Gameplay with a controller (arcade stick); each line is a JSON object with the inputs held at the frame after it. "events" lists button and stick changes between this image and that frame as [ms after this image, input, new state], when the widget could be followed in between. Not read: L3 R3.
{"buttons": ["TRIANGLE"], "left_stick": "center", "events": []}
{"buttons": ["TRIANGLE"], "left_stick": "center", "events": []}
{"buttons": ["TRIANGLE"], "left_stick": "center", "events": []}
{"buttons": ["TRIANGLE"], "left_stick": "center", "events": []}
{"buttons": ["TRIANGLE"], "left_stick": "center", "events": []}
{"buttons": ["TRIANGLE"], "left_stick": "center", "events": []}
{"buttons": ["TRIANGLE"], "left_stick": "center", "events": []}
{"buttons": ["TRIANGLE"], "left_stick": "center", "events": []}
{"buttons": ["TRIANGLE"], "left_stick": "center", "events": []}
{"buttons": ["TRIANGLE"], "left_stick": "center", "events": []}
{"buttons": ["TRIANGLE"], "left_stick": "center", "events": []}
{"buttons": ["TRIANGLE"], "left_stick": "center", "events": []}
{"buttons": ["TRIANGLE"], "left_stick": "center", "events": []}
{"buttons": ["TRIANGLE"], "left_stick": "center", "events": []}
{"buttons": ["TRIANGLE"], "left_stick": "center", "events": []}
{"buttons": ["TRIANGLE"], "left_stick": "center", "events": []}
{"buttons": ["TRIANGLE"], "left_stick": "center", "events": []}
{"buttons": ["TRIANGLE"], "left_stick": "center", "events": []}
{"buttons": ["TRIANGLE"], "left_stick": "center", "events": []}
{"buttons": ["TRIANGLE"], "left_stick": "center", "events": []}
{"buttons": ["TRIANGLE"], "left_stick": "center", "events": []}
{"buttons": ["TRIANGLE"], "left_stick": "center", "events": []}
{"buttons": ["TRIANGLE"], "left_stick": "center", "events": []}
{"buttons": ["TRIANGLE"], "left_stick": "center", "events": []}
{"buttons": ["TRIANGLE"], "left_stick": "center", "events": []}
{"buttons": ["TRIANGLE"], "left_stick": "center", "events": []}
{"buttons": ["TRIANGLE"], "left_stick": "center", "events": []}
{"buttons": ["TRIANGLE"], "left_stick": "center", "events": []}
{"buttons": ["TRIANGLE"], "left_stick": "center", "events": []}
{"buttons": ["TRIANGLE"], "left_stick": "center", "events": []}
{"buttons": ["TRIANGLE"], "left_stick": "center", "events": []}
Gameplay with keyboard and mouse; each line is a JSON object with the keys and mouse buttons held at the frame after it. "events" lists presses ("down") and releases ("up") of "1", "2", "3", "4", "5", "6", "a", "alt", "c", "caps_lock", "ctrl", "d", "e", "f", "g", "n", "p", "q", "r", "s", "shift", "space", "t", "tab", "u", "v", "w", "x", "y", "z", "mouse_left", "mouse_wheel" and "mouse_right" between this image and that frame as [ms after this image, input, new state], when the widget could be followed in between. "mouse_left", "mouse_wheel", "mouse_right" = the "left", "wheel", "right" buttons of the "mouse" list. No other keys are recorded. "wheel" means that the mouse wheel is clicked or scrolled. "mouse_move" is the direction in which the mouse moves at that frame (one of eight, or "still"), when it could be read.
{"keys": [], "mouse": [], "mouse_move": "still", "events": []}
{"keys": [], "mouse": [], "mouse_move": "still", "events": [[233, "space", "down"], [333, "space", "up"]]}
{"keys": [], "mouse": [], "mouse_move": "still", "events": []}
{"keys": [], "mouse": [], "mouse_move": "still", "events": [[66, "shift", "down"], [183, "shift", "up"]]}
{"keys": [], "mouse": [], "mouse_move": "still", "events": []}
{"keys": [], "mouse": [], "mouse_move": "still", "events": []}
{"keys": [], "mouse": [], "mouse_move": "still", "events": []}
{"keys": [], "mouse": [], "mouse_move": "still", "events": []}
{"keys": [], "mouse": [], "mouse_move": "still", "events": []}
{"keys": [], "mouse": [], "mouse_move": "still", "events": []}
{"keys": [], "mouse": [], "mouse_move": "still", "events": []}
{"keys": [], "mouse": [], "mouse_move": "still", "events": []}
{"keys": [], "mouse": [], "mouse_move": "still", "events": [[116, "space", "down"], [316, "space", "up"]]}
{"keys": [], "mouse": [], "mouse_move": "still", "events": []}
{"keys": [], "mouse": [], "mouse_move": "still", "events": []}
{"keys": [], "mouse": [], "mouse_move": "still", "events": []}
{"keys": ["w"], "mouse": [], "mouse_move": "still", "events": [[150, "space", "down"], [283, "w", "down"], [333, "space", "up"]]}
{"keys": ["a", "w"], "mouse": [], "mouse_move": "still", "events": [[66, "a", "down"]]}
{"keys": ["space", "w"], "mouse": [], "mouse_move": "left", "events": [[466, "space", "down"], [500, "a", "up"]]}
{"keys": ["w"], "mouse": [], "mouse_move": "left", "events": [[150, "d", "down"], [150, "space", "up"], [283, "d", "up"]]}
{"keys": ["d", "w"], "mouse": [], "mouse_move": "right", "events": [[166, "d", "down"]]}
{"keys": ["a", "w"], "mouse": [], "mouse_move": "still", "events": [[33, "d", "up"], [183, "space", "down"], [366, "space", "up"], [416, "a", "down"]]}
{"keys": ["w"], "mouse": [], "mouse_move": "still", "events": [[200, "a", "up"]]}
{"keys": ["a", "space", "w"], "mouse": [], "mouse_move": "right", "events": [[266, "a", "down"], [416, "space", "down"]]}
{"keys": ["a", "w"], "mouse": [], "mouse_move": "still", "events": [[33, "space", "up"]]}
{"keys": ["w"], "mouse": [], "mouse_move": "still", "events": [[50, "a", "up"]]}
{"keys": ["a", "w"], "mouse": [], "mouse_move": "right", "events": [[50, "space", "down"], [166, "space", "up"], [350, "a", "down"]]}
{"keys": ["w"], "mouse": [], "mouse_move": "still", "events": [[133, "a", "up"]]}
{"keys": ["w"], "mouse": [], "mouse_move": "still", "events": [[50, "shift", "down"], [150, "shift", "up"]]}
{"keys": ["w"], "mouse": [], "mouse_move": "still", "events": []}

- _About this exercise_:
What is needed is the number of lines in the records that contain the string "held", stated with nothing else.

- _Exercise result_:
2